### SELECTED EXCERPT

We collected daily clinical data regarding ventilator parameters and signs of infection, to calculate a modified clinical pulmonary infection score (mCPIS) [12]. Nurses recorded the total number of tracheal suction maneuvers performed, along with major adverse events related to the use of the new cleaning device. These were defined as follows: desaturation (drop in SpO2 >5 %) persisting for more than 5 min after suction and requiring a change in ventilator parameters; modification of blood pressure (systolic >200 mmHg or diastolic <80 mmHg if not already present) requiring new drug therapy; persistent reduction of ETCO2 (drop >5 mmHg); persistence of tachycardia or occurrence of other arrhythmia following the cleaning maneuver; ETT displacement requiring reintubation. When planned in advance, we collected surveillance tracheal aspirate samples in the 24 h prior to extubation. At extubation, we recorded ICU length of stay, ventilator free days in the first 28 days, and patient outcome. We also assessed the incidence of VAP and ventilator-associated events (VAE). Further details about data collection are provided in the Additional file 1.

### ENTRIES PROVIDED
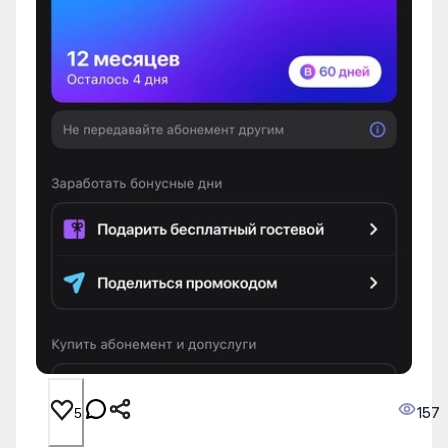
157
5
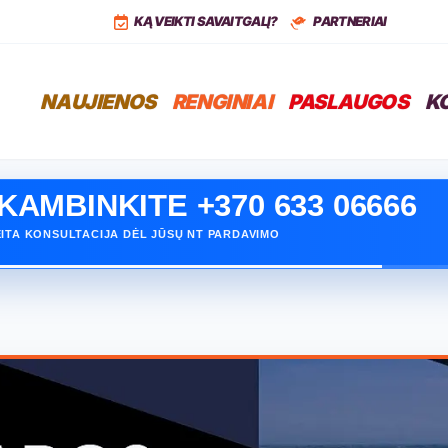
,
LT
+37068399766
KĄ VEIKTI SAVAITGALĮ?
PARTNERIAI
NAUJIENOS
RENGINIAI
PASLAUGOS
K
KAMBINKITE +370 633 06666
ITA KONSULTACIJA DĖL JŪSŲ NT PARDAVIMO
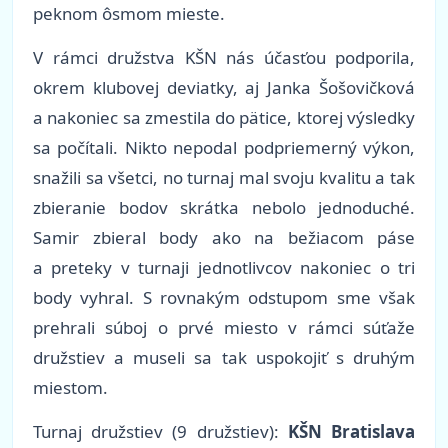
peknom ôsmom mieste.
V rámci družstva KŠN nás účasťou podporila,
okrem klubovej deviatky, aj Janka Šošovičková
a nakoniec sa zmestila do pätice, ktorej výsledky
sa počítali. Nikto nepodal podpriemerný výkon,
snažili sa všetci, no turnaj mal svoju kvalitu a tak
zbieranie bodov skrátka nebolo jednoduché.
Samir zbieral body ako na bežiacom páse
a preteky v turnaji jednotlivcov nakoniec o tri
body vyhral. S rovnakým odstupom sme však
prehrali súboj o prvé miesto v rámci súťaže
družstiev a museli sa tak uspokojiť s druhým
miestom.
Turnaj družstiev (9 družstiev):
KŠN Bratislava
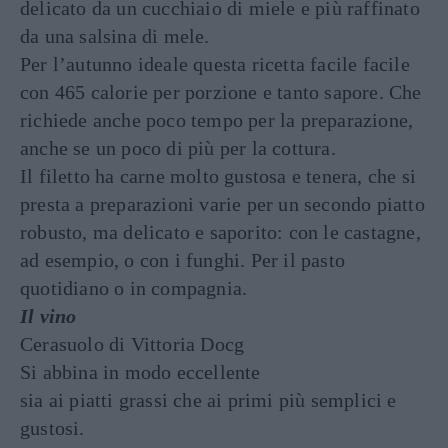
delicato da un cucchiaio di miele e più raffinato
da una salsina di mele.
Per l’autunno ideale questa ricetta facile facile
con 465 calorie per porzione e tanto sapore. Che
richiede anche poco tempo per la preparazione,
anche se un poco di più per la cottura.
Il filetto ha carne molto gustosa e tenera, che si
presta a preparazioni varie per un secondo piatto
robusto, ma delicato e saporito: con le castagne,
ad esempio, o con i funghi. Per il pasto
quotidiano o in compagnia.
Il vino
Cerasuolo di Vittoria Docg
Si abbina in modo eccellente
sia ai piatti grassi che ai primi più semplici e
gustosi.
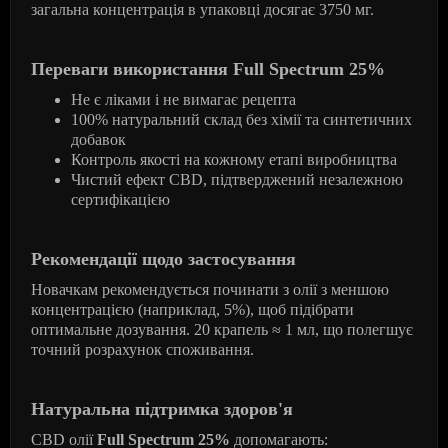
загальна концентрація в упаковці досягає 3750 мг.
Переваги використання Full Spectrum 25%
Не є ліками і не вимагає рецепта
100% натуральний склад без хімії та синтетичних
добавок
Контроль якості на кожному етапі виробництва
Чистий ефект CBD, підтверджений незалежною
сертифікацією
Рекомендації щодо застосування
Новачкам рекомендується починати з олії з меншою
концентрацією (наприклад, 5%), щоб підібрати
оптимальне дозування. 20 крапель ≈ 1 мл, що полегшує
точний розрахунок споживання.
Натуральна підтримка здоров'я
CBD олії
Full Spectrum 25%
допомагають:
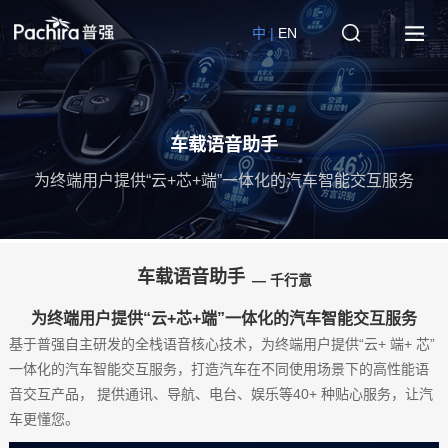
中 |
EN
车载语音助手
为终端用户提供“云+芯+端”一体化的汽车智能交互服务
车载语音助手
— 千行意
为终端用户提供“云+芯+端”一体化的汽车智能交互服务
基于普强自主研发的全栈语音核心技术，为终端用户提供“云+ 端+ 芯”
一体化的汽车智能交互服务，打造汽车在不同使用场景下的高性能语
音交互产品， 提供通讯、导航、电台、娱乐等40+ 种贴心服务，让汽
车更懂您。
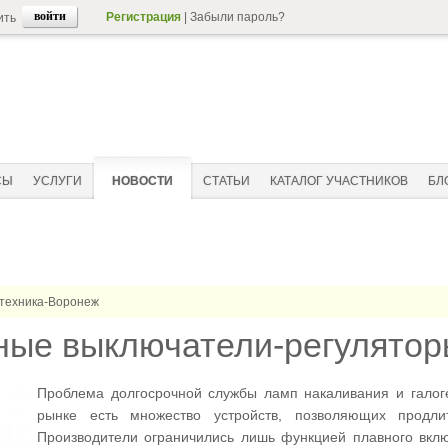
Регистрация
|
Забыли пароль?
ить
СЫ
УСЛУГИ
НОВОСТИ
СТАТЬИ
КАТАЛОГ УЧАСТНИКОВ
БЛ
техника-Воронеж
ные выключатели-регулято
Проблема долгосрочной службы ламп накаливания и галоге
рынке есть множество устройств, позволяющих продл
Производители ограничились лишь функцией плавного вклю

### PROBLEM
Copy the passage on clinical data collection in full, word for word. The rows come from a different source than the passage on clinical data collection.

### EXPECTED ANSWER
We collected daily clinical data regarding ventilator parameters and signs of infection, to calculate a modified clinical pulmonary infection score (mCPIS) [12]. Nurses recorded the total number of tracheal suction maneuvers performed, along with major adverse events related to the use of the new cleaning device. These were defined as follows: desaturation (drop in SpO2 >5 %) persisting for more than 5 min after suction and requiring a change in ventilator parameters; modification of blood pressure (systolic >200 mmHg or diastolic <80 mmHg if not already present) requiring new drug therapy; persistent reduction of ETCO2 (drop >5 mmHg); persistence of tachycardia or occurrence of other arrhythmia following the cleaning maneuver; ETT displacement requiring reintubation. When planned in advance, we collected surveillance tracheal aspirate samples in the 24 h prior to extubation. At extubation, we recorded ICU length of stay, ventilator free days in the first 28 days, and patient outcome. We also assessed the incidence of VAP and ventilator-associated events (VAE). Further details about data collection are provided in the Additional file 1.